A wooden peel and a pizza oven go together. It’s hard to imagine one without the other, but do you really need a wooden peel? The wooden peel is basically a glorified shovel* used to slide bread and pizza into a wood-burning oven. Peels come in different designs—from the beautiful to the mundane, but they all serve the same purpose: moving things in and out of the oven while keeping our hands and arms safe. With the proper sized peel, I can load dough deep into the oven and position pizzas and bread just where I want them.
Use a wooden peel to load, metal to unload
My rule of thumb is this: use a wooden peel to load the oven and a metal peel to unload it. The thin edge of an aluminum peel easily slips under a baked pizza and a baked loaf. It’s harder to use a thicker-edged wooden peel to remove pizza and bread. I have several wooden and aluminum peels and most often use a wooden peel or a cutting board to load dough into the oven. I use a thin-edged metal peel to take out the finished items.
Master baker, John Mureiko, says “Wooden peels have their advantages and disadvantages. They are more rigid and attractive than aluminum peels. And the wood has the distinct advantage of friction. Trying to manipulate loaves on an aluminum peel can be a little like trying to hold butter on a hot knife.”
Dust peels to prevent sticking
Both aluminum and wooden peels need to be dusted with flour, cornmeal, or milled grain, otherwise the dough will stick. In my experience, metal peels, even dusted with flour, tend to stick to unbaked dough. After working to develop and shape your bread dough, you don’t want to add lots of raw flour (or have the shaped loaf stick and stretch). That’s why many bread bakers prefer the wooden peel. We experience less resistance (sticking) with a wooden peel than with an aluminum peel.

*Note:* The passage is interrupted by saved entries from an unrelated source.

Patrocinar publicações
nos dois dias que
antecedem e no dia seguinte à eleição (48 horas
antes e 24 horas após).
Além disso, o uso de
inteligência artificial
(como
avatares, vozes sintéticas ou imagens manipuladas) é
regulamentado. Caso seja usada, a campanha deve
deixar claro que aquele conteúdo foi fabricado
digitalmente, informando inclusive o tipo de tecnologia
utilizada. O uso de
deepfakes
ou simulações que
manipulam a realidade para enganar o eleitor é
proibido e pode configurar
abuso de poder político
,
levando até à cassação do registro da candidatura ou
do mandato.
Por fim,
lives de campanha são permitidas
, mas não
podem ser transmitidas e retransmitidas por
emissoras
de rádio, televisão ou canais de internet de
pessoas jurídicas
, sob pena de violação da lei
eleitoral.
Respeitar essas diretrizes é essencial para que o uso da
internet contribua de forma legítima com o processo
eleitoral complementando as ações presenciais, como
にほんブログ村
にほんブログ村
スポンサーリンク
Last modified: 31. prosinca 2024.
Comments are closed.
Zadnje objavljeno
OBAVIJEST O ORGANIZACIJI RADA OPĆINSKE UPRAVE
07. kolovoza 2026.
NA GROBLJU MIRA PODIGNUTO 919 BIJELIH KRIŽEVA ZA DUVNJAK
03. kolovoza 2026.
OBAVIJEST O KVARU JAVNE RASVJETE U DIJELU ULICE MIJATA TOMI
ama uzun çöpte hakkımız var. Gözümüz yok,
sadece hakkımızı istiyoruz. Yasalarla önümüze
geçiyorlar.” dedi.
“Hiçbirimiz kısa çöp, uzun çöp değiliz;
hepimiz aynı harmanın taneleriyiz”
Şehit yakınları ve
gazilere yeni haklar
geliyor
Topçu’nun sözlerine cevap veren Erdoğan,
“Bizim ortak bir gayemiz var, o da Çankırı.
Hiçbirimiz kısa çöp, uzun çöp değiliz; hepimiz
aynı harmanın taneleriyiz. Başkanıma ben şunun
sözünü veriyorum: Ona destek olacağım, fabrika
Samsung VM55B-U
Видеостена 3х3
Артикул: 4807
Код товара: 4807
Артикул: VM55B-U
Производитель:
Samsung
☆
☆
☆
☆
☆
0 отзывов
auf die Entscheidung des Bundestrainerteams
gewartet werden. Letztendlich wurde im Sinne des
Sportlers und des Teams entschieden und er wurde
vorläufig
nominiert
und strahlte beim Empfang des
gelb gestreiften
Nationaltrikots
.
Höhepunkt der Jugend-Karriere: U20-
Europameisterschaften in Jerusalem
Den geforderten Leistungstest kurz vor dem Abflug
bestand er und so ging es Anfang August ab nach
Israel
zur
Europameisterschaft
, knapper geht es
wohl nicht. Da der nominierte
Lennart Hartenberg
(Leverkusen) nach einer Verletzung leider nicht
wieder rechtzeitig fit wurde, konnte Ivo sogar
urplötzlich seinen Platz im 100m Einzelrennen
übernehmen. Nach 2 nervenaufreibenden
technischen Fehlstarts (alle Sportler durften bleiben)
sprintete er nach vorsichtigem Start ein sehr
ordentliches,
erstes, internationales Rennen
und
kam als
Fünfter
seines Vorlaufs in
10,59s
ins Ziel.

Which type of peel is best for a wood-fired oven?
With a little experience you’ll select the proper sized peels for your oven and cooking preferences. John Murieko turns out many loaves from each bake in his super deep oven. He needs a long-handled peel, sturdy enough to transfer multiple loaves at a time. He designed wooden peels of various lengths specifically for his oven at Restoration Homestead. The long narrow blades and long handles allow him to load multiple loaves into the depths of his barrel-shaped oven.

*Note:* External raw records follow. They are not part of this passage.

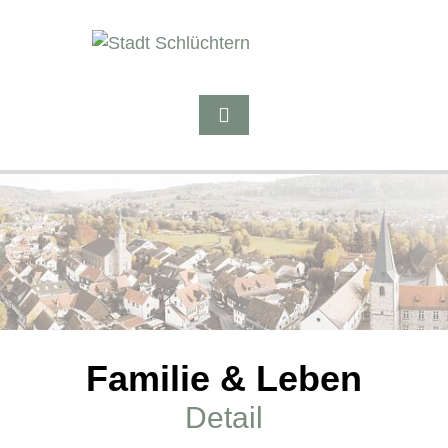
Familie & Leben
Detail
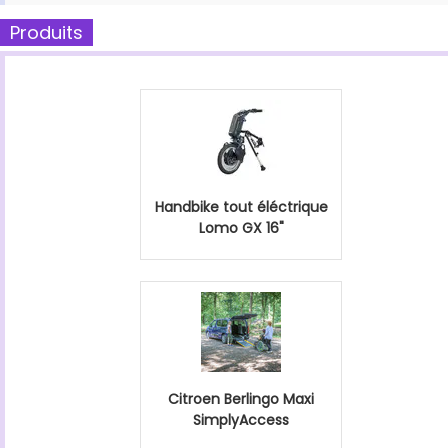
Produits
Handbike tout éléctrique
Lomo GX 16"
Citroen Berlingo Maxi
SimplyAccess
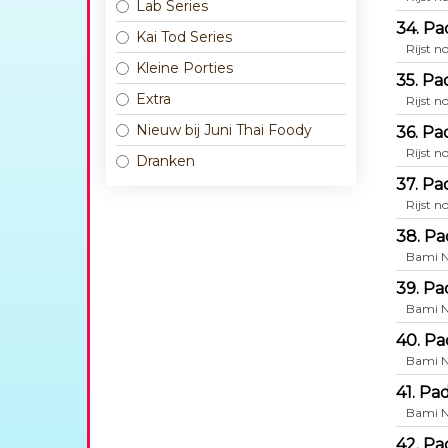
Lab Series
34. Pa
Kai Tod Series
Rijst n
Kleine Porties
35. Pa
Extra
Rijst n
Nieuw bij Juni Thai Foody
36. Pa
Rijst n
Dranken
37. Pa
Rijst n
38. Pa
Bami N
39. Pa
Bami N
40. Pa
Bami N
41. Pa
Bami N
42. Pa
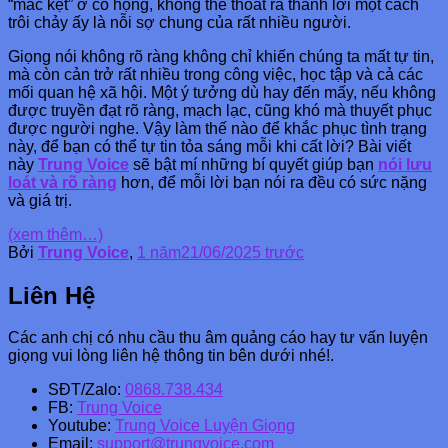
“mắc kẹt” ở cổ họng, không thể thoát ra thành lời một cách
trôi chảy ấy là nỗi sợ chung của rất nhiều người.
Giọng nói không rõ ràng không chỉ khiến chúng ta mất tự tin,
mà còn cản trở rất nhiều trong công việc, học tập và cả các
mối quan hệ xã hội. Một ý tưởng dù hay đến mấy, nếu không
được truyền đạt rõ ràng, mạch lạc, cũng khó mà thuyết phục
được người nghe. Vậy làm thế nào để khắc phục tình trạng
này, để bạn có thể tự tin tỏa sáng mỗi khi cất lời? Bài viết
này
Trung Voice
sẽ bật mí những bí quyết giúp bạn
nói lưu
loát và rõ ràng
hơn, để mỗi lời bạn nói ra đều có sức nặng
và giá trị.
(xem thêm…)
Bởi
Trung Voice
,
1 năm
21/06/2025
trước
Liên Hệ
Các anh chị có nhu cầu thu âm quảng cáo hay tư vấn luyện
giọng vui lòng liên hệ thông tin bên dưới nhé!.
SĐT/Zalo:
0868.738.434
FB:
Trung Voice
Youtube:
Trung Voice Luyện Giọng
Email:
support@trungvoice.com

In my 40″ internal diameter oven I find that a short-handled peel works great for sliding loaves of bread into a moderately hot oven or quickly slipping pizzas close to the front of a very hot oven. Most people end up with a variety of peels because each has advantages that become obvious as you cook different types of food.
Inventive substitutes for a wooden peel
On Dave’s his last trip to Italy to check out ovens and take a few classes, he brought back some video of a novel peel, a board adapted to suit a busy pizzaiola. He is using a piece of wood to double as a prep station and a peel. You can pick up a plank of untreated wood to extend your work area and slide your pizzas into the oven.
When prepping large batches of bread, I pull my wooden cutting boards into service as peels. A thin cutting board (especially the ones with a cutout for your hand) makes an excellent peel for loading loaves toward the front of the oven.
Make your own wooden peel
Folks who enjoy woodworking can find Youtube tutorials on how to make your own peel. John made his peels to hold six loaves. “I thought about using oak since hardwoods are really excellent as cutting boards (a shape similar to a peel), but found that the expense outweighed any potential benefit. I selected poplar wood, and found it to be vastly easier to shape than the oak.”
I’m not a wood-worker so my peels came from a restaurant supply store. But I’m excited about trying the pizzaiola’s long board–maybe tweaking it for my needs. I’m on the lookout for beautiful wooden peels that are both practical and decorative.